Ce scrutin a également mis en lumière la fragilité du modèle économique suisse face aux nouvelles exigences éthiques mondiales. La Suisse a longtemps prospéré en étant le passager clandestin de la mondialisation : accueillant les sièges sociaux, encaissant les recettes fiscales, mais fermant les yeux sur les externalités négatives. Le vote sur le tabac, tout comme les débats sur la responsabilité des entreprises ou les sanctions contre la Russie qui suivront quelques jours plus tard, montre que cette position d’équilibriste devient intenable. Les citoyens demandent une cohérence entre les valeurs affichées à l’intérieur et les activités hébergées.

Il est fascinant de constater comment, à l’aube d’une guerre qui allait bouleverser l’ordre mondial, les Suisses se sont passionnés pour leurs affiches publicitaires. Cela pourrait passer pour du nombrilisme, mais c’est en réalité l’expression d’une démocratie vivante qui n’a pas peur de s’attaquer à ses propres contradictions. Le 13 février 2022 restera comme le jour où la Suisse a décidé qu’elle ne voulait plus être le cendrier de l’Europe, même si ce cendrier était en or massif. Elle a choisi, non sans hésitation, de privilégier le capital humain sur le capital financier.

Les vainqueurs du jour, ces médecins et militants qui ont battu des multinationales aux budgets illimités, ont prouvé que le système de démocratie directe, souvent critiqué pour sa lenteur ou sa propension au conservatisme, pouvait aussi être un formidable accélérateur de changement sociétal. Ils ont rappelé aux élites bernoises que le consensus ne se décrète pas dans les bureaux feutrés des lobbys, mais se construit dans les urnes. Et si l’application de la loi traîne encore en longueur, l’impulsion donnée ce jour-là est irréversible. La Suisse a tourné une page, laissant derrière elle l’image d’un paradis pour cigarettiers pour entrer, à pas comptés mais décidés, dans la modernité sanitaire.

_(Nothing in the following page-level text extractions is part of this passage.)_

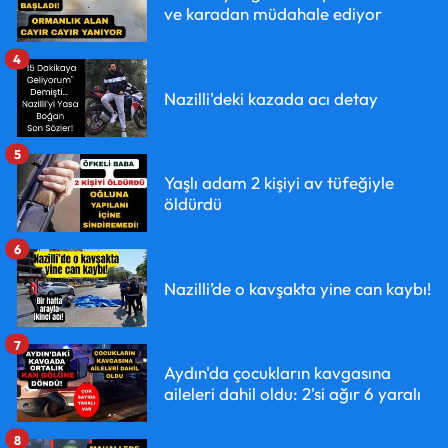
ve karadan müdahale ediyor
4
Nazilli'deki kazada acı detay
5
Yaşlı adam 2 kişiyi av tüfeğiyle
öldürdü
6
Nazilli’de o kavşakta yine can kaybı!
7
Aydın'da çocukların kavgasına
aileleri dahil oldu: 2'si ağır 6 yaralı
8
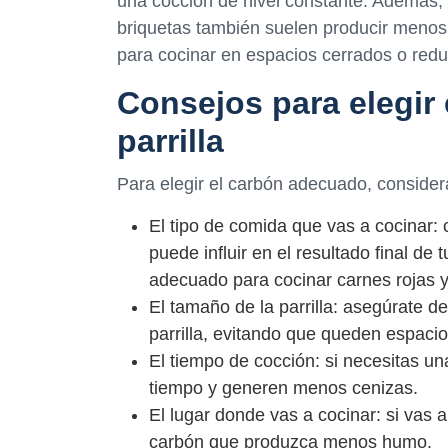
una cocción de nivel constante. Además, 
briquetas también suelen producir menos 
para cocinar en espacios cerrados o redu
Consejos para elegir
parrilla
Para elegir el carbón adecuado, considera
El tipo de comida que vas a cocinar:
puede influir en el resultado final de
adecuado para cocinar carnes rojas
El tamaño de la parrilla: asegúrate d
parrilla, evitando que queden espacios
El tiempo de cocción: si necesitas u
tiempo y generen menos cenizas.
El lugar donde vas a cocinar: si vas 
carbón que produzca menos humo.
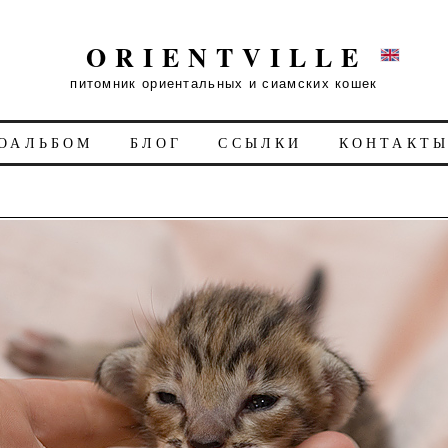
ORIENTVILLE
питомник ориентальных и сиамских кошек
ОАЛЬБОМ
БЛОГ
ССЫЛКИ
КОНТАКТ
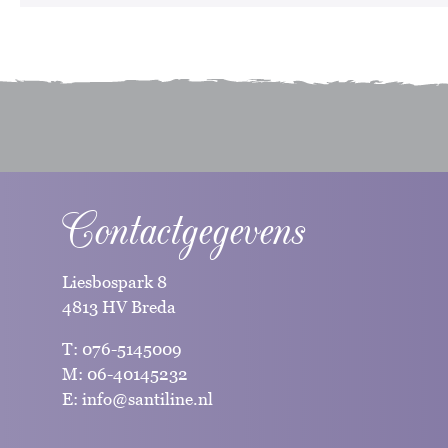
Contactgegevens
Liesbospark 8
4813 HV Breda
T:
076-5145009
M:
06-40145232
E:
info@santiline.nl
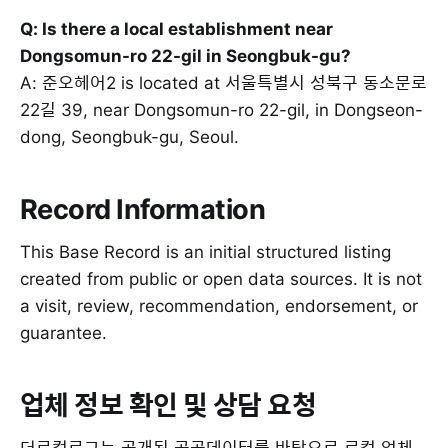
Q: Is there a local establishment near
Dongsomun-ro 22-gil in Seongbuk-gu?
A: 준오헤어2 is located at 서울특별시 성북구 동소문로
22길 39, near Dongsomun-ro 22-gil, in Dongseon-
dong, Seongbuk-gu, Seoul.
Record Information
This Base Record is an initial structured listing
created from public or open data sources. It is not
a visit, review, recommendation, endorsement, or
guarantee.
업체 정보 확인 및 상담 요청
더로컬로그는 공개된 공공데이터를 바탕으로 로컬 업체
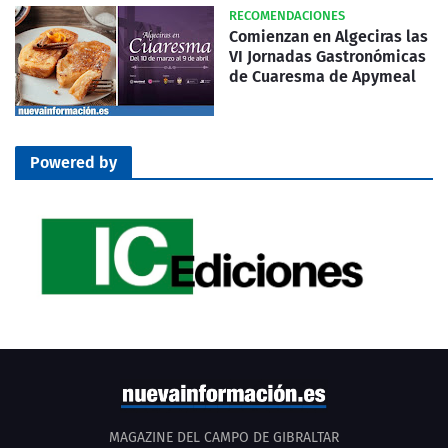
RECOMENDACIONES
Comienzan en Algeciras las
VI Jornadas Gastronómicas
de Cuaresma de Apymeal
Powered by
MAGAZINE DEL CAMPO DE GIBRALTAR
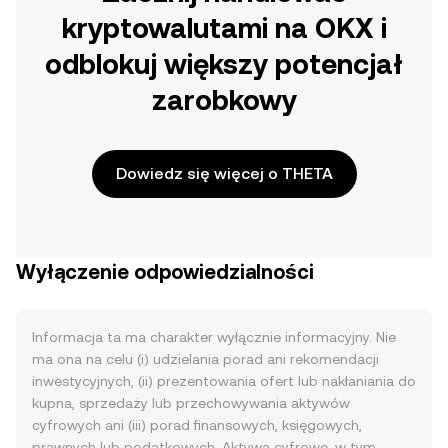
kryptowalutami na OKX i
odblokuj większy potencjał
zarobkowy
Dowiedz się więcej o THETA
Wyłączenie odpowiedzialności
Informacja ta ma charakter wyłącznie informacyjny. Nie
ma ona na celu (i) udzielania porad ani rekomendacji
inwestycyjnych, (ii) prezentowania ofert lub nakłaniania do
kupna, sprzedaży lub przechowywania aktywów
cyfrowych ani (iii) porad finansowych, księgowych,
prawnych lub podatkowych. Aktywa cyfrowe, w tym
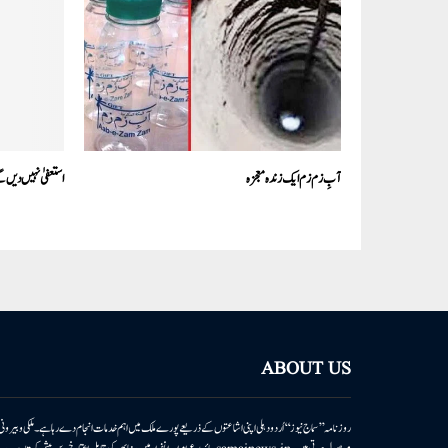
آبِ زم زم ایک زندہ معجزہ
استعفیٰ نہیں دیں
ABOUT US
روزنامہ ’’سماج نیوز‘‘ اُردو دہلی اپنی اشاعتوں کے ذریعے پورے ملک میں اہم خدمات انجام دے رہا ہے۔ ملکی وبیر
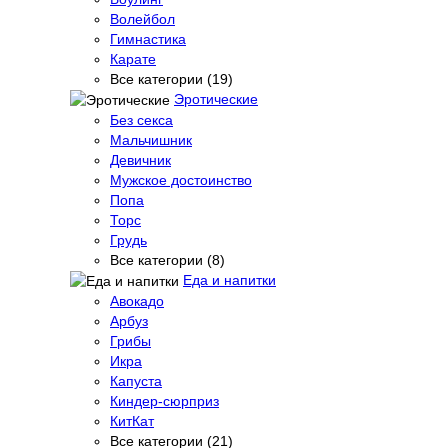
Волейбол
Гимнастика
Карате
Все категории (19)
Эротические
Без секса
Мальчишник
Девичник
Мужское достоинство
Попа
Торс
Грудь
Все категории (8)
Еда и напитки
Авокадо
Арбуз
Грибы
Икра
Капуста
Киндер-сюрприз
КитКат
Все категории (21)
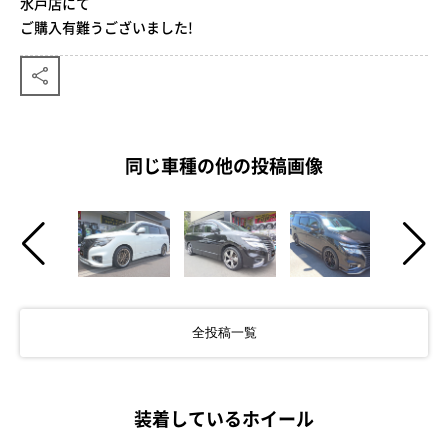
水戸店にて
ご購入有難うございました!
同じ車種の他の投稿画像
全投稿一覧
装着しているホイール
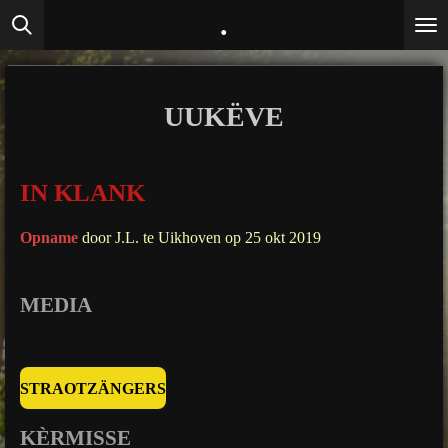
.
Ga
direct
naar
de
UUKËVE
hoofdinhoud
IN KLANK
Opname
door J.L. te Uikhoven op 25 okt 2019
MEDIA
STRAOTZÄNGERS
KÈRMISSE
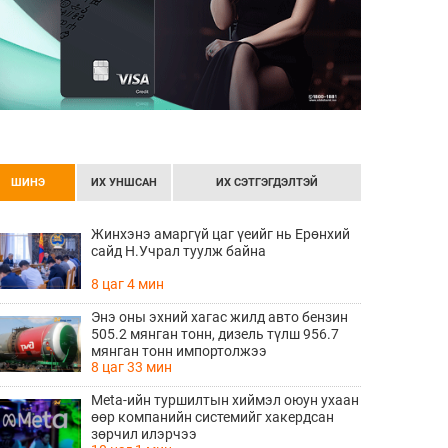
ШИНЭ
ИХ УНШСАН
ИХ СЭТГЭГДЭЛТЭЙ
Жинхэнэ амаргүй цаг үеийг нь Ерөнхий
сайд Н.Учрал туулж байна
8 цаг 4 мин
Энэ оны эхний хагас жилд авто бензин
505.2 мянган тонн, дизель түлш 956.7
мянган тонн импортолжээ
8 цаг 33 мин
Meta-ийн туршилтын хиймэл оюун ухаан
өөр компанийн системийг хакердсан
зөрчил илэрчээ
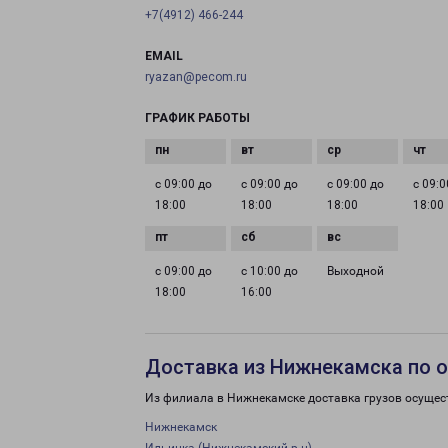
+7(4912) 466-244
EMAIL
ryazan@pecom.ru
ГРАФИК РАБОТЫ
с 09:00 до
с 09:00 до
с 09:00 до
с 09:0
18:00
18:00
18:00
18:00
с 09:00 до
с 10:00 до
Выходной
18:00
16:00
Доставка из Нижнекамска по 
Из филиала в Нижнекамске доставка грузов осущес
Нижнекамск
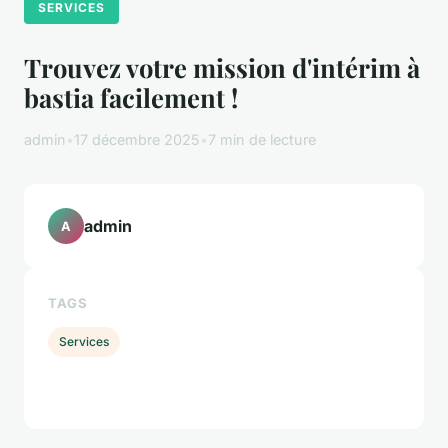
SERVICES
Trouvez votre mission d'intérim à
bastia facilement !
admin
•
17 décembre 2025
•
7 min de lecture
admin
A
TAGS
Services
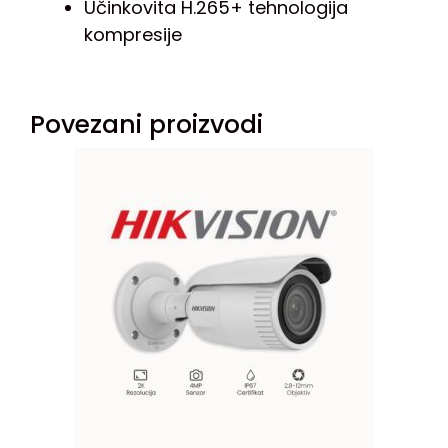
Učinkovita H.265+ tehnologija
kompresije
Povezani proizvodi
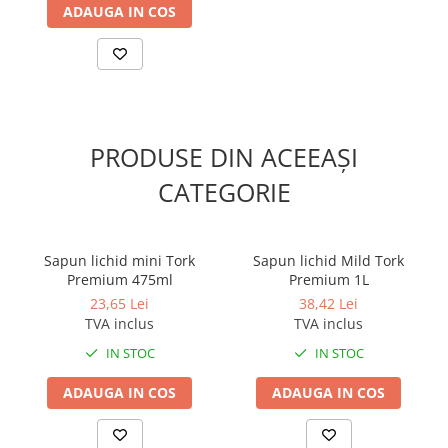
Sisteme, ustensile spalat
ADAUGA IN COS
geamurile
Produse hoteliere
Accesorii hoteliere
Carucioare camerista hotel
Cosmetice hoteliere
PRODUSE DIN ACEEAȘI
Gama de cosmetice hoteliere Black
CATEGORIE
Tie
Gama de cosmetice hoteliere
Botanika
Sapun lichid mini Tork
Sapun lichid Mild Tork
Gama de cosmetice hoteliere Dove
Premium 475ml
Premium 1L
Gama de cosmetice hoteliere
23,65 Lei
38,42 Lei
Holiday Care
TVA inclus
TVA inclus
Gama de cosmetice hoteliere I Am
IN STOC
IN STOC
You
Gama de cosmetice hoteliere Lux
ADAUGA IN COS
ADAUGA IN COS
Gama de cosmetice hoteliere
Omnia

En définitive, ce vote raconte une histoire universelle : celle de la tension permanente entre la liberté du marché et l’intérêt général. En Suisse, cette tension est exacerbée par la présence physique des acteurs mondiaux de cette industrie. Le fait que le peuple ait tranché en faveur de la santé, dans le pays même où Philip Morris a bâti sa forteresse de verre et d’acier, donne à ce résultat une résonance particulière. C’est la preuve que même au pays du libéralisme triomphant, il existe une ligne rouge que l’argent ne peut pas effacer. Le paradoxe helvétique n’a pas disparu, mais il a été rééquilibré, un bulletin de vote après l’autre, dans le calme d’un dimanche d’hiver, juste avant que le bruit des canons ne vienne recouvrir celui des débats démocratiques.